Because insects form a large part of its diet, nesting begins in spring which can be any where from August till February, although most activity occurs during October. As breeding time approaches, pairs of boobook’s establish their nesting territory with much territorial hooting, particularly after dusk and before dawn. Like other Ninox owls, each mated pair courts side by side on a perch, bubbling, purring, nibbling and preening one another. The nest, normally built by the male and attended to by the female, is a living or dead tree hollow 3 – 25 m above the ground, which is usually sparsely lined with wood shavings, leaves and small twigs, but may be left bare as well. It should always be remembered that dead trees are as important as live ones, as they are the home for a wide range of mammals and birds. Once cleared, it may take hundreds of years for a tree to form such hollows.

Having only one brood per season the female lays 2 – 5 (usually 2-3) round pale white eggs at 2 – 3 nightly intervals. She alone incubates the eggs for 26 – 33 days being fed by her mate, but after the chicks have hatched both sexes, and sometimes a second female helper, will feed the young birds, who are born altricial and are completely dependent on their parents. The baby birds stay in the nest until they are five or six weeks old when they fledge and leave the nest but will remain with their parents being fed for another 2 – 3 months when they are ready to hunt on the own.
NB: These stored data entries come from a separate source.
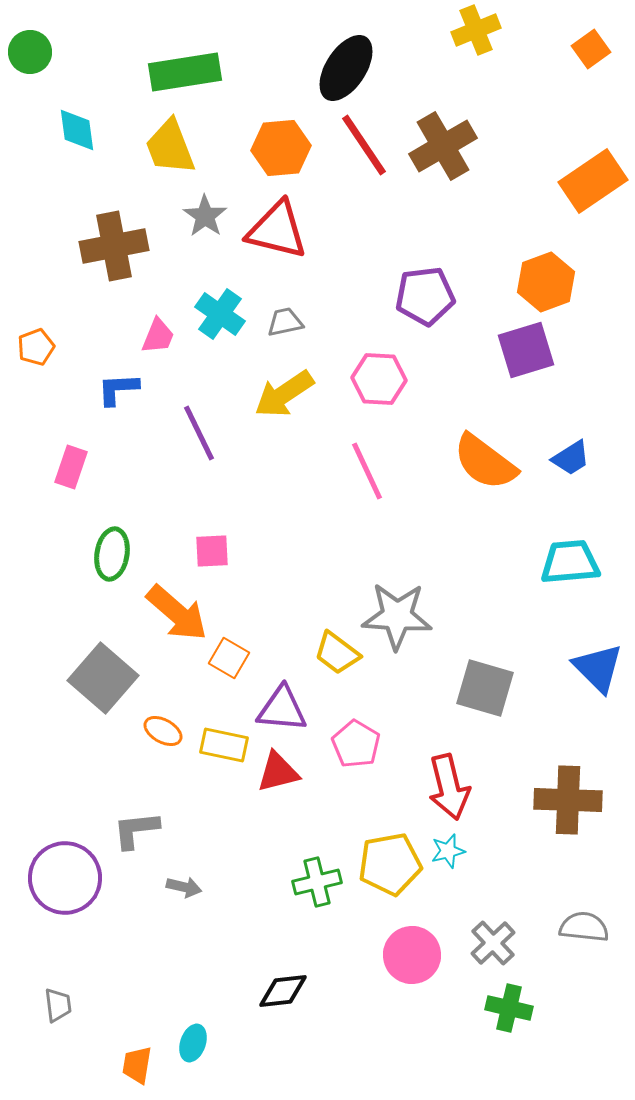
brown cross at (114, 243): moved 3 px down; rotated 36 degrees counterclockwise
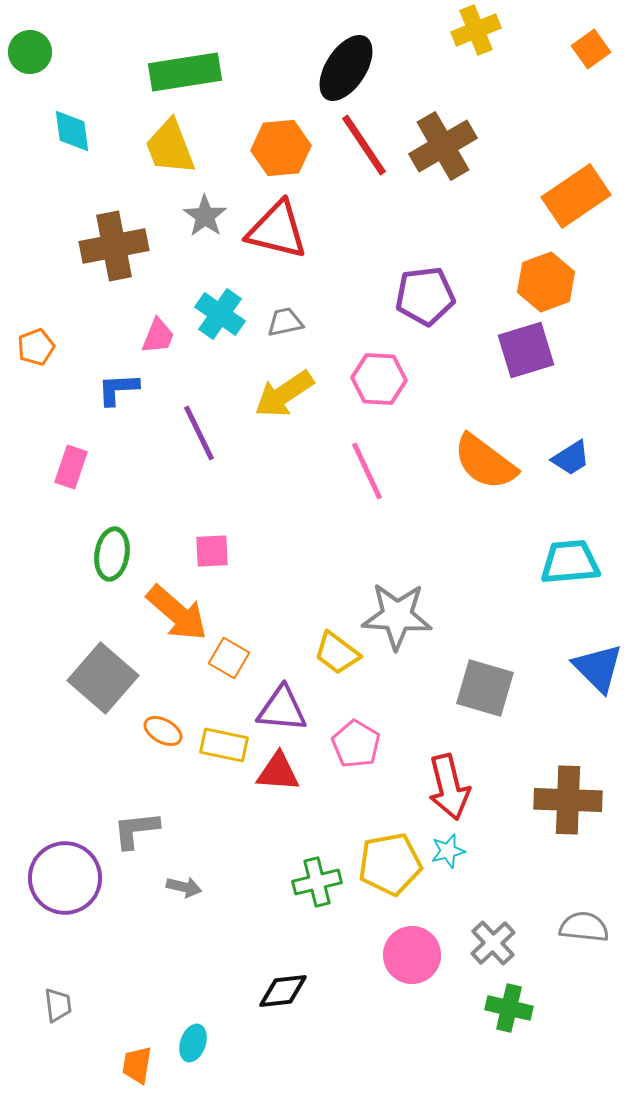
cyan diamond at (77, 130): moved 5 px left, 1 px down
orange rectangle at (593, 181): moved 17 px left, 15 px down
red triangle at (278, 772): rotated 18 degrees clockwise
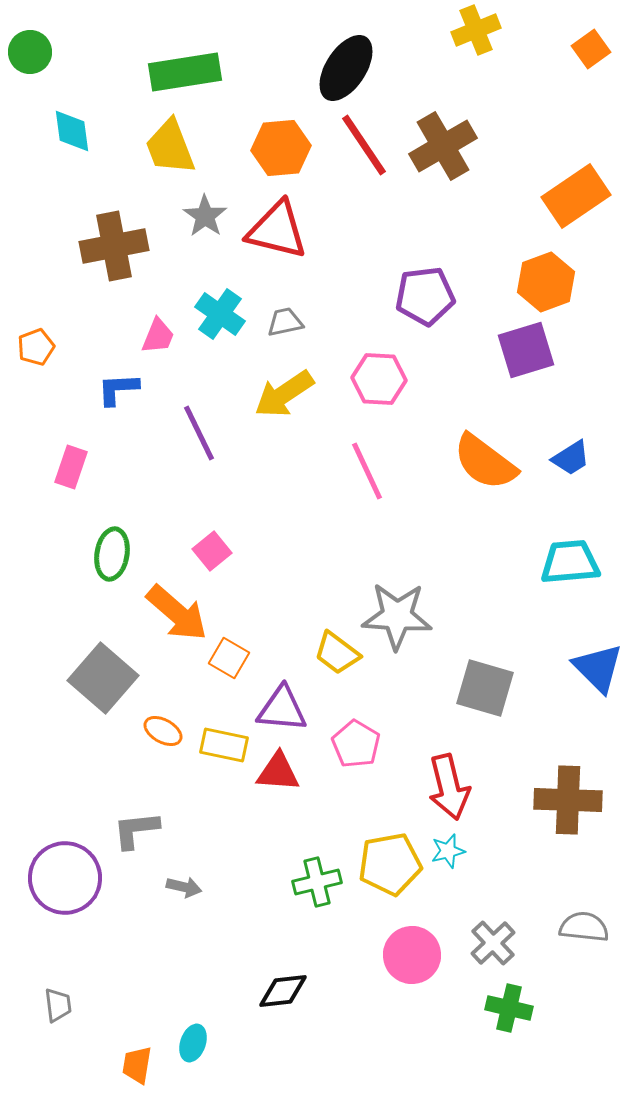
pink square at (212, 551): rotated 36 degrees counterclockwise
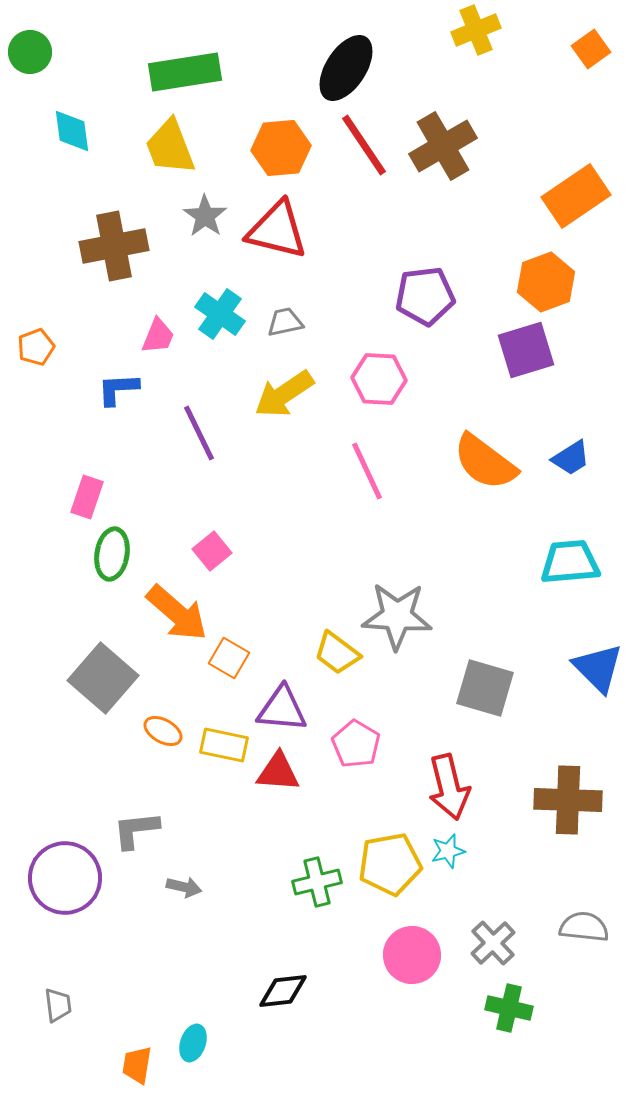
pink rectangle at (71, 467): moved 16 px right, 30 px down
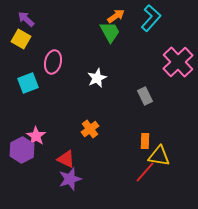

There are twenty four diurnal raptor and ten owl species native to Australia.  Whilst owls are not taxonomically classed with the diurnal raptors, or birds of prey, they share many of the physiological characteristics, requirements and traits of diurnal raptors.  They have hooked bills, are carnivorous and, most significantly, use their powerful feet to catch and kill their prey.  They fill an equivalent niche in the environment, and for all practical intents and purposes may be considered “raptorial” by nature.